Domenica 11 maggio - Quarta di Pasqua | Commento al Vangelo

Commento al Vangelo

Domenica 11 maggio - Quarta di Pasqua

Liturgia: At 13, 14.43-52; Sal 99; Ap 7, 9.14b-17; Gv 10, 27-30Domenica 11 maggio - Quarta di Pasqua

Le mie pecore ascoltano la mia voce e io le conosco ed esse mi seguono. Io do loro la vita eterna e non andranno perdute in eterno e nessuno le strapperà dalla mia mano. Il Padre mio, che me le ha date, è più grande di tutti e nessuno può strapparle dalla mano del Padre. Io e il Padre siamo una cosa sola».

Noi siamo tra quelle pecore! Questa è la consolazione più grande: essere riconosciuti da Gesù e collocati fra coloro che lo ascoltano, lo seguono e che per questo ricevono da lui vita eterna e assoluta protezione. Null'altro serve e non lo si deve a nostro merito o nostra partecipazione al mistero della fede. Tutto è grazia e dobbiamo riconoscere il dono del Signore per non peccare di ingratitudine e orgoglio.

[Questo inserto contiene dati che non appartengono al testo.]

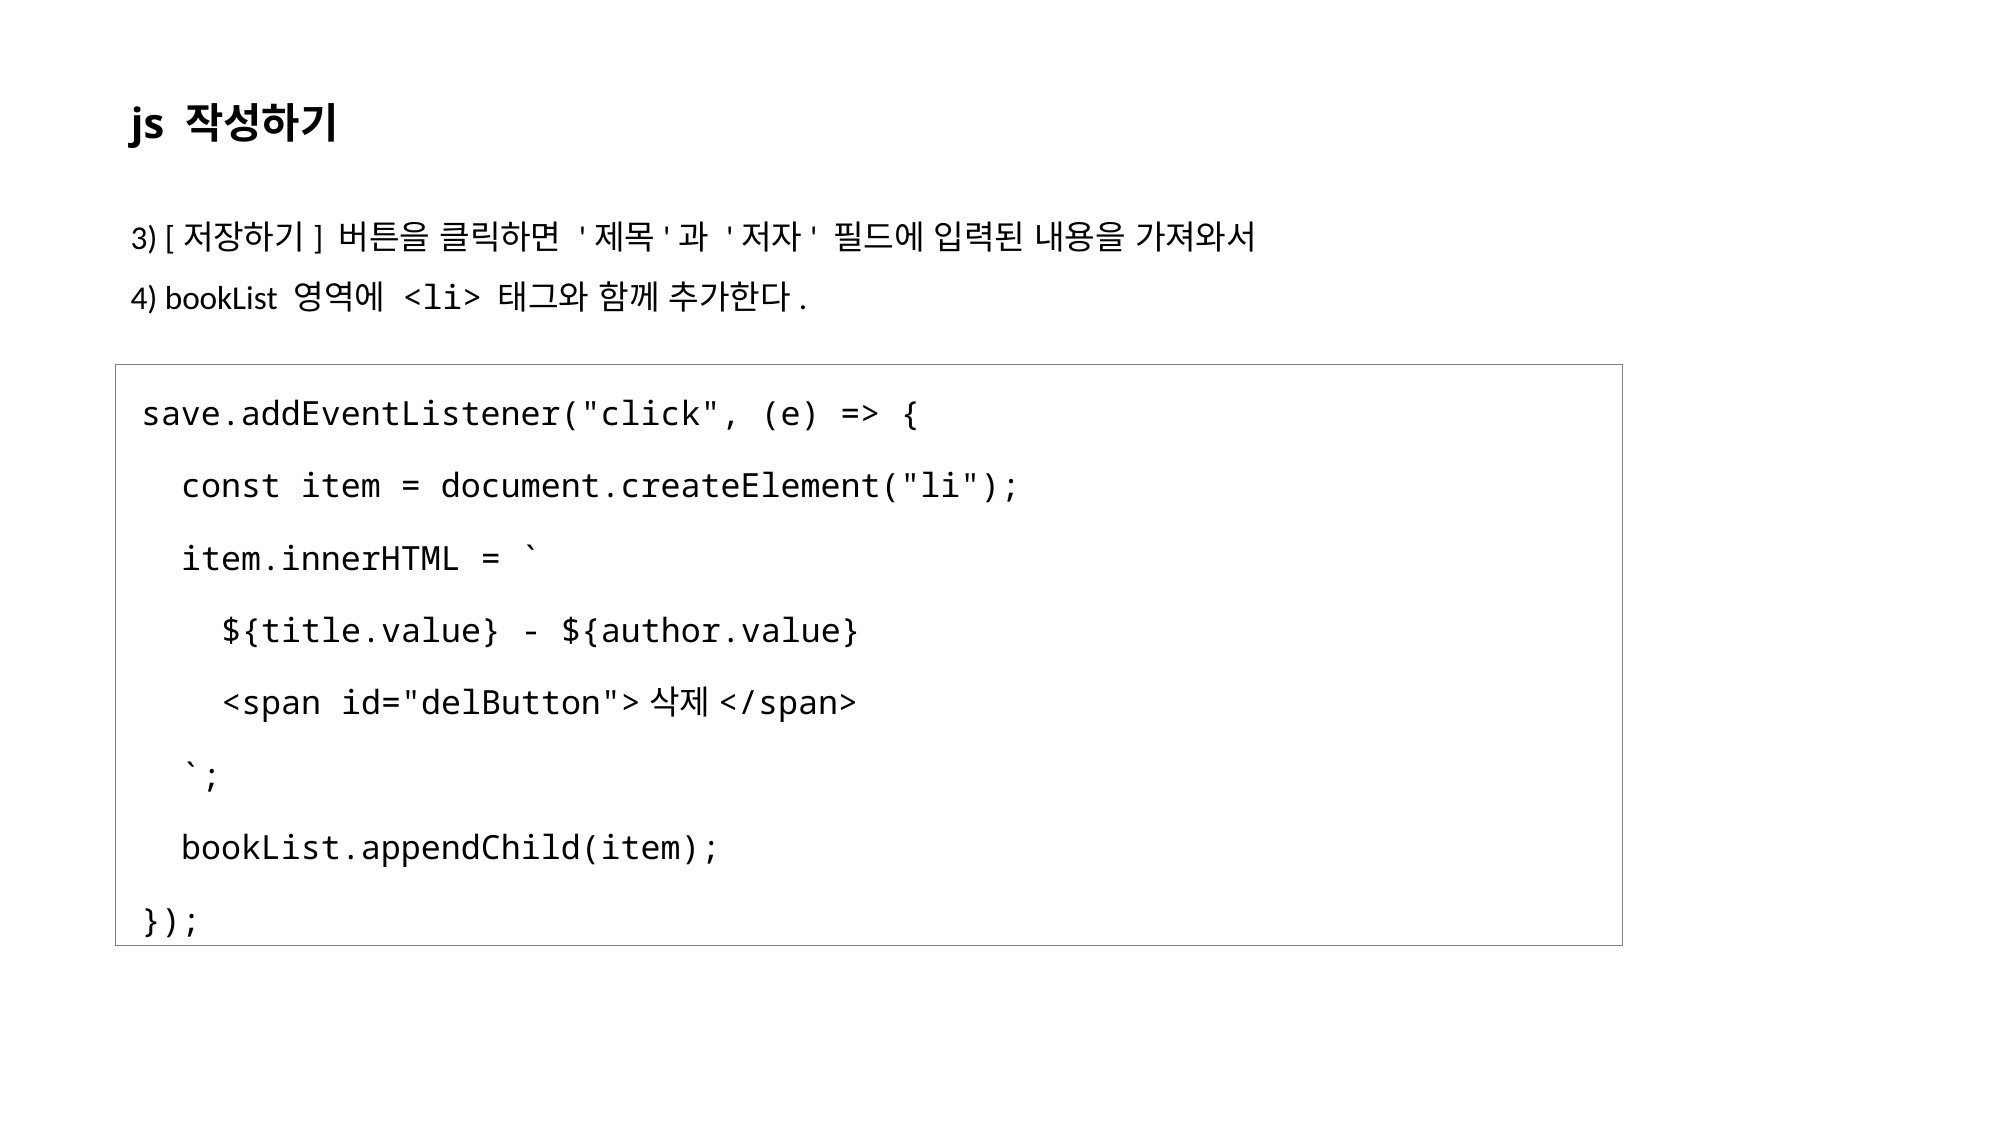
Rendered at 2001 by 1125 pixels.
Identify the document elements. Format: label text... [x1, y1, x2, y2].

È il figlio di Dio a dirlo: "Io do loro la vita eterna e non andranno perdute in eterno". E rafforza la promessa chiamando il Padre a garante: "Il Padre mio, che me le ha date, è più grande di tutti e nessuno può strapparle dalla mano del Padre". Ci inchiniamo, con fede, dinanzi all'onnipotenza della misericordia di Dio. E portiamo lo sguardo nel fondo del segreto di tutto: "Io e il Padre siamo una cosa sola". Da questa luce sulla Trinità, irradia il desiderio ultimo di Gesù, lasciato ai suoi come testamento: "Che tutti siano uno". La fraternità universale non è utopia perché nasce dall'intimo di Dio che è Padre di tutti. Un solo Dio, padre, e tutti fratelli. Tutto il vangelo è qui.

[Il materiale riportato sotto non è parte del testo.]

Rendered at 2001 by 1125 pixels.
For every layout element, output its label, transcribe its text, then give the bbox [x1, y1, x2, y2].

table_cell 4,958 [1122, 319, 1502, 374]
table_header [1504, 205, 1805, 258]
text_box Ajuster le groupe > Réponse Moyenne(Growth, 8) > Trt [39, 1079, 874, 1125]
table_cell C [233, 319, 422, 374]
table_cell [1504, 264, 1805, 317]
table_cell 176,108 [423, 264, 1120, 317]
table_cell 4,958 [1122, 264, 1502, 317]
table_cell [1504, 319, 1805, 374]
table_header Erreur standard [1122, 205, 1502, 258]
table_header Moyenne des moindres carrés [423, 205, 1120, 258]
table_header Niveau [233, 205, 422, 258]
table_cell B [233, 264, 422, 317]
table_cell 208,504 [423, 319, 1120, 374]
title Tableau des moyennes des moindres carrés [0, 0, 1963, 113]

Sullo sfondo delle parole di Gesù c'è il Tempio di Gerusalemme. Quello "nuovo" è il "corpo" di Gesù e il nuovo culto è l'adorazione al Padre "in Spirito e verità". Nel tempio Gesù aveva guarito il paralitico e perdonato l'adultera. Gesù che "passeggia" nel tempio è immagine della comunione/unità del Padre e del Figlio, nella quale noi troviamo la guarigione del perdono perché siamo le sue "pecore", che nessuno può strappare dalle sue mani.

Noi siamo custoditi nelle mani del Signore, come agnelli sulle spalle del pastore bello. Questo è motivo di gioia profonda e abbondante, nonostante le miserie, le debolezze e le crisi. Il grande dono è custodito nel cuore stesso di Dio, là dove Gesù e il Padre sono una sola cosa e noi in loro.

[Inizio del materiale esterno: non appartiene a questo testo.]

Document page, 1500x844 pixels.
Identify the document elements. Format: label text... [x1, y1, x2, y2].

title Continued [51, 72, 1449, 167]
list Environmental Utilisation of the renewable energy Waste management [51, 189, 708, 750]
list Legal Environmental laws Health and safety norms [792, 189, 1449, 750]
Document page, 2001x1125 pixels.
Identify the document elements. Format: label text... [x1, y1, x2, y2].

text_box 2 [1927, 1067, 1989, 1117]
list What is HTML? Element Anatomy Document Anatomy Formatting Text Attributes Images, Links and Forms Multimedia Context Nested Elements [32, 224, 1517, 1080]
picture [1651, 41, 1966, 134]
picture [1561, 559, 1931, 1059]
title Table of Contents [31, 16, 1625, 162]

Ognuno di noi è unico, inconfondibile, perché prima ancora è unico il Pastore. Possiamo seguirlo, perché conosciamo la sua voce, diversa da quella di qualsiasi altro. Noi crediamo che uno solo è il volto di Dio. E perché questo secolo è povero di fede, la misericordia ha lasciato anche un segno consolante e strepitoso: la sindone di Torino. Quel volto! Se non Lui, chi?

Ogni vocazione di speciale consacrazione nasce da quel rapporto personale di conoscenza e di amore fra il pastore e le "sue pecore", quelle che scelgono di mettersi sulle sue spalle, vivendo lo stesso rapporto di comunione e di unità che c'è fra il Padre e il Figlio. È questa vita che fa, di ogni consacrato un discepolo gioioso, un "altro Gesù".

E Gesù resta il vero pastore, l'opposto del mercenario che è pagato, sfrutta e strumentalizza le pecore. Il vero pastore dà la vita per esse, non le domina, le serve, le conosce per nome, ciascuna è importante, unica ai suoi occhi.

Se si vuole conoscere un altro segno evidente del buon pastore, si può salire a La Verna, sul monte dove Francesco ricevette il segno delle stimmate per divenire lui stesso una sindone vivente, uguale al crocifisso, al più bello tra i figli dell'uomo, al pastore buono che raduna le pecore, ritrovandole una ad una, capace perfino di trasformare in agnelli quelli che non lo sono: i lupi, i briganti, gli assassini, i traditori, i lontani che più lontani non si può dal recinto e dalla casa del Padre. E in croce Francesco compie l'opera del grande Sacerdote, il mediatore fra il cielo e la terra; come lui ha le mani inchiodate, è sospeso fra cielo e terra e grida l'oscurità e il silenzio del cielo su una terra dove s'è fatto buio.

Preti di ieri e di oggi, come don Andrea Santoro, ucciso in Turchia anni fa e che ha lasciato tracce del suo essere discepolo di Cristo buon pastore, alla ricerca della pecora perduta, nelle donne svilite nella dignità, sottomesse al dispotismo del padrone di turno. "Ho visto lo spettacolo squallido ed amaro di una zona piena di prostitute e di hotel posticci trasformati in case di appuntamento" scrisse in una lettera al rientro da un primo viaggio nell'antica Trebisonda. "Ci si prostituisce per un piatto di minestra. Le donne vendono la propria dignità, gli uomini comprano la propria vergogna".

Se qualcuno accetta di scendere nella spaccatura, vedrà tornare anche la colomba e le immagini dell'amore ineffabile. Torna lo Sposo-pastore. Ora, finalmente, non è più notte. La sposa lo riconosce e può dire: "la sua sinistra è sotto il mio capo, e la sua destra mi abbraccia".